Während ich einen Roman schreibe“, sagt Henschel, „bereite ich den nächsten schon vor und den übernächsten und lege ein Datengerüst an, in das ich dann systematisch meine Dinge eintrage. Dann gehe ich meine alte Post durch und das, was ich früher geschrieben habe, alte Fotoalben, politische Ereignisse. Filmstarts, Buchneuerscheinungen. Zeitungsausschnitte, die ich aufgehoben habe.“ Kein Wunder, dass man Henschels Romane als kulturhistorische Werke lesen kann. Manche Leser tun das, andere sehen in ihnen ein romantisches Projekt im Geiste Novalis’. Wieder andere, die Henschel bereits aus seinen Jahren bei der Satirezeitschrift Titanic kennen, sehen in jeder Zeile den typischen Henschel-Humor. Henschel schreibt unheimlich komisch und zugleich ernsthaft, vor allem aber mit popkulturell unterfütterter Unbekümmertheit.

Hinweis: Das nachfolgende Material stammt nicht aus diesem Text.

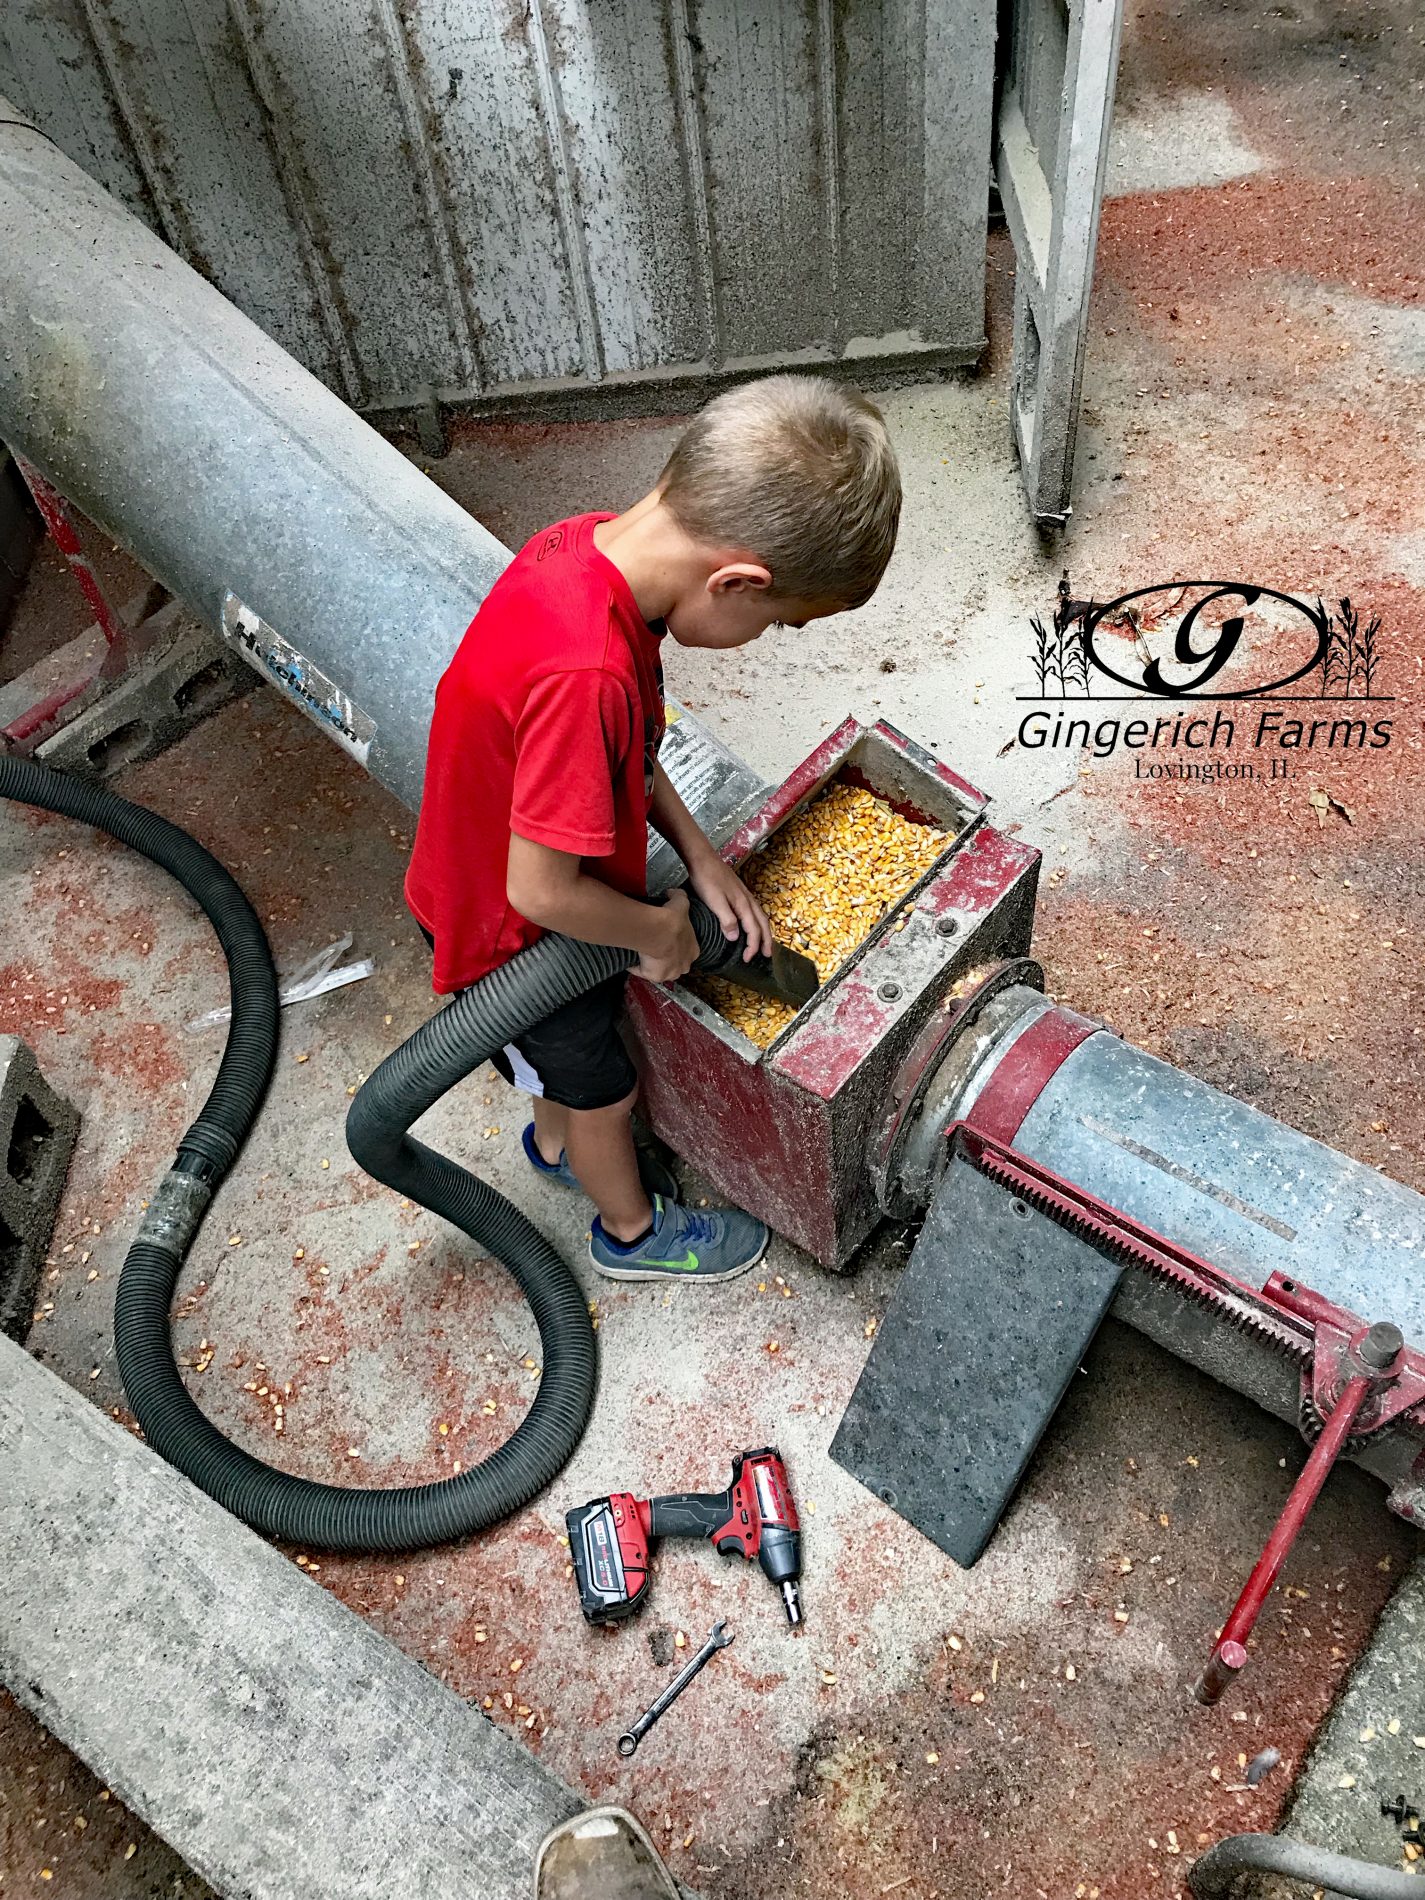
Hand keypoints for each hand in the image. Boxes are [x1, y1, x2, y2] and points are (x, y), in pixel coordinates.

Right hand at [632, 887, 700, 984]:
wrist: (657, 931)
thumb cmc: (672, 919)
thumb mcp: (680, 903)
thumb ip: (680, 897)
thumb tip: (674, 892)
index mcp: (693, 951)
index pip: (689, 950)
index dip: (679, 944)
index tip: (668, 937)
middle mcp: (684, 966)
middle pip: (676, 964)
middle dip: (668, 958)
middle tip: (655, 946)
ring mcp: (669, 973)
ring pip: (662, 971)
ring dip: (654, 964)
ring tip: (643, 953)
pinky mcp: (654, 976)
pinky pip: (643, 972)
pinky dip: (636, 967)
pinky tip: (631, 958)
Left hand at [686, 845, 772, 961]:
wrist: (702, 858)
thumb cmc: (706, 879)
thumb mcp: (715, 901)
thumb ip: (726, 919)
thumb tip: (735, 938)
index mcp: (743, 905)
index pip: (754, 930)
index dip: (752, 946)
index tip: (747, 959)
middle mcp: (748, 900)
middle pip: (763, 923)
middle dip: (766, 941)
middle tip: (767, 955)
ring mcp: (745, 895)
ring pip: (761, 916)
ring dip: (764, 931)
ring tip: (763, 943)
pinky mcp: (739, 892)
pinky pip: (755, 911)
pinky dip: (757, 922)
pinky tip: (751, 924)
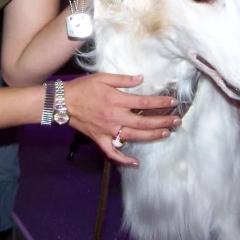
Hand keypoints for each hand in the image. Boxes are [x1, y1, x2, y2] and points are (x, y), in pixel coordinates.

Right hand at [63, 73, 180, 165]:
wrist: (62, 102)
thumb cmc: (82, 87)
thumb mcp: (102, 78)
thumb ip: (123, 80)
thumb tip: (140, 79)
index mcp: (117, 101)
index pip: (144, 103)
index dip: (160, 103)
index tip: (173, 102)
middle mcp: (115, 117)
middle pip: (144, 122)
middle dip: (162, 122)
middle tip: (177, 121)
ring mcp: (108, 131)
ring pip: (134, 137)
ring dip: (151, 136)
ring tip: (166, 133)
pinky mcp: (100, 140)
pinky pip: (113, 153)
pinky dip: (124, 160)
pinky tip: (136, 162)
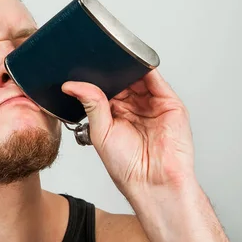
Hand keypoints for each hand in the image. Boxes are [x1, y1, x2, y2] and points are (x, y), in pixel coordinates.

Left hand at [61, 69, 195, 198]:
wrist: (152, 182)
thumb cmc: (127, 167)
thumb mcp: (100, 131)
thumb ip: (91, 104)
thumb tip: (72, 85)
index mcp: (115, 115)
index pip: (105, 88)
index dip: (95, 77)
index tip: (82, 66)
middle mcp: (134, 108)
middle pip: (123, 79)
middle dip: (111, 69)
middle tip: (97, 59)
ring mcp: (152, 104)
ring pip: (138, 75)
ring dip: (127, 65)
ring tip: (114, 58)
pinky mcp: (169, 103)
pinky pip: (156, 80)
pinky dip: (145, 68)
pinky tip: (133, 62)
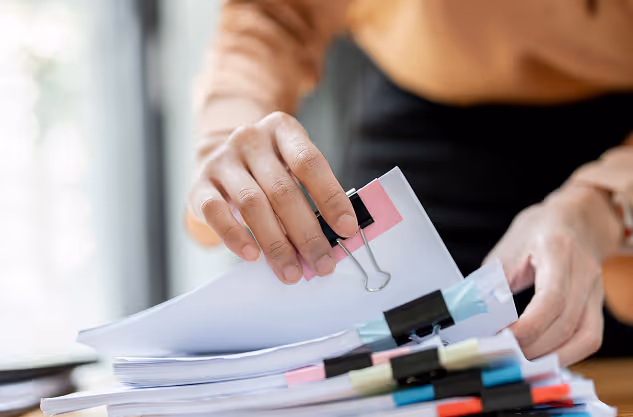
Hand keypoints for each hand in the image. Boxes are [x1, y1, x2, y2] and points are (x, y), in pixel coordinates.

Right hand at [188, 112, 357, 283]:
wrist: (218, 155)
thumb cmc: (266, 168)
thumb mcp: (291, 166)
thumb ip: (311, 194)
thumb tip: (332, 238)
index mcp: (282, 130)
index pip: (310, 163)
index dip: (331, 198)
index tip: (347, 229)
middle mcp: (251, 140)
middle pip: (283, 190)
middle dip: (307, 233)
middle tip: (322, 263)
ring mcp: (222, 160)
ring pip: (252, 205)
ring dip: (275, 244)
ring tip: (291, 271)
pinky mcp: (199, 184)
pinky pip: (215, 212)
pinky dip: (235, 237)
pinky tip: (252, 255)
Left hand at [485, 185, 622, 365]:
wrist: (576, 218)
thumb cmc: (538, 231)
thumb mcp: (508, 248)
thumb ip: (492, 281)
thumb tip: (471, 313)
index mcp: (558, 250)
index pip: (552, 298)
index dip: (528, 326)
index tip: (503, 338)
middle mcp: (584, 272)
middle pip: (566, 323)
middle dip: (533, 346)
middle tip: (504, 354)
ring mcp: (596, 290)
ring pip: (585, 337)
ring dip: (552, 356)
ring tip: (522, 361)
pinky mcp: (597, 305)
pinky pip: (589, 338)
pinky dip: (567, 353)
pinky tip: (543, 357)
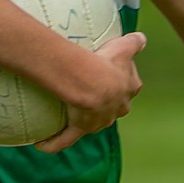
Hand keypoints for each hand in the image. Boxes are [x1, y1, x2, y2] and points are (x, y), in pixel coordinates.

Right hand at [35, 31, 145, 152]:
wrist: (92, 83)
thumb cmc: (106, 63)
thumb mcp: (122, 48)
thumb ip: (134, 42)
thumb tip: (141, 37)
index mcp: (128, 89)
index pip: (129, 85)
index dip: (122, 80)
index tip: (112, 73)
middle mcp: (117, 108)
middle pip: (115, 106)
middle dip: (108, 104)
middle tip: (93, 93)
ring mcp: (100, 120)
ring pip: (95, 122)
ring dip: (86, 119)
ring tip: (73, 113)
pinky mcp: (81, 128)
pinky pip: (66, 138)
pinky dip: (55, 143)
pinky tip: (41, 145)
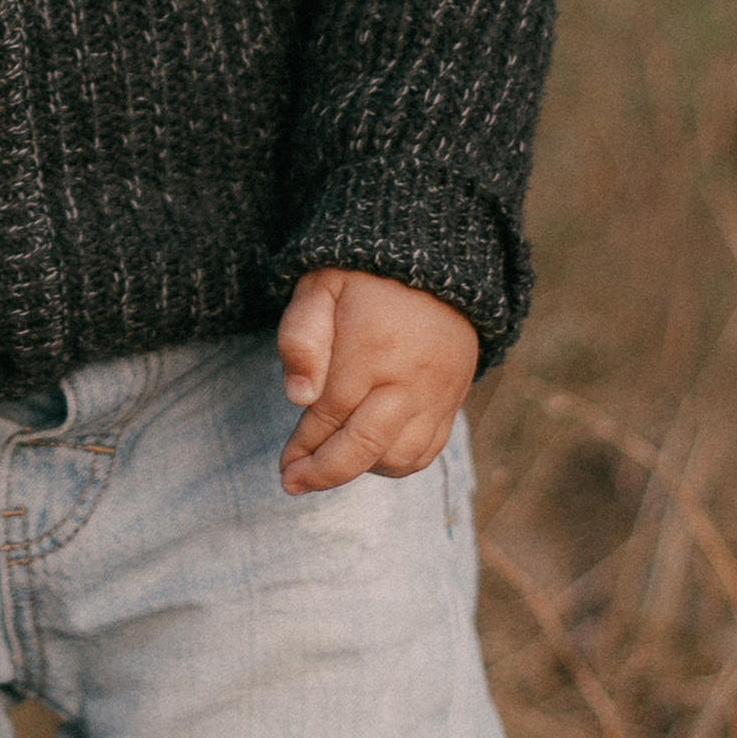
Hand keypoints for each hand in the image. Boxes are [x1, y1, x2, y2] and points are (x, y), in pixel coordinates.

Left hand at [276, 270, 477, 491]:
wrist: (435, 254)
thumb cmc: (364, 272)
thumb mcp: (320, 285)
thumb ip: (302, 337)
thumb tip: (298, 398)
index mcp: (371, 353)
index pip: (328, 417)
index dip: (301, 448)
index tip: (283, 466)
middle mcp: (409, 381)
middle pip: (364, 448)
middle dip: (324, 473)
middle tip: (293, 483)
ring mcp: (436, 393)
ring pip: (399, 458)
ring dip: (362, 468)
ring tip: (333, 459)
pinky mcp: (453, 397)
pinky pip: (429, 450)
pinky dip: (398, 462)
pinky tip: (371, 454)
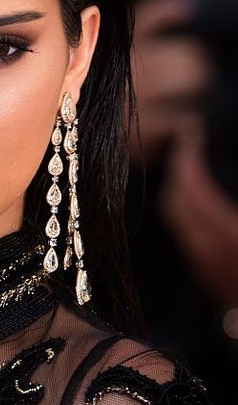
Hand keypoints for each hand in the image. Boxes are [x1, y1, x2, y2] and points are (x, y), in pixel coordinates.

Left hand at [159, 120, 237, 308]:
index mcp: (228, 234)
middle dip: (179, 168)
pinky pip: (185, 230)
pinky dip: (185, 206)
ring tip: (193, 163)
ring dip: (180, 186)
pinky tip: (199, 197)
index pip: (192, 187)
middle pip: (176, 199)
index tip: (193, 131)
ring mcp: (204, 262)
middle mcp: (208, 247)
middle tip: (191, 143)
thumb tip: (210, 168)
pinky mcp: (206, 272)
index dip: (189, 156)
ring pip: (176, 215)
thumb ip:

Für jeden Liebeskummer, jede Trauer, jede sexuelle Erfüllung gibt es ganz unprätentiös mindestens einen Zweizeiler von Bob Dylan, Leonard Cohen oder einem der anderen musikalischen Hausgötter des Schriftstellers. „Ich mache Martin Schlosser nicht klüger, als ich selber damals war“, antwortet Henschel auf die Frage nach der Unbekümmertheit seines Protagonisten. „Ich versuche, so gut es geht, zu regredieren auf den Stand von damals, und das macht selbst bei den scheußlichsten Dingen oft wirklich viel Vergnügen.“

Dass es mit der Unbedarftheit bald vorbei sein könnte, sieht Henschel nicht. „Pleiten, Pech und Pannen wird es auch weiterhin für Martin Schlosser geben, das kann ich versprechen.“ Auch dann, wenn die nächste Freundin im 2018 folgenden „Dorfroman“ Kathrin Passig heißen wird und sie bereits die Erlaubnis erteilt hat, aus allen Briefen zu zitieren. „Es waren ungefähr 1000 Seiten Langeweile in Meppen, jetzt ist es das Leben in der jeverländischen Provinz, am Ende 1991 zieht Martin nach Berlin und lernt Wiglaf Droste kennen und Max Goldt, er lernt Eugen Egner kennen, das ist natürlich eine ganz neue Welt. Es macht mir jetzt immer mehr Spaß, Bücher zu schreiben.“ Die Kollegen seien schon gespannt, fügt Henschel hinzu. Die Leser aber auch.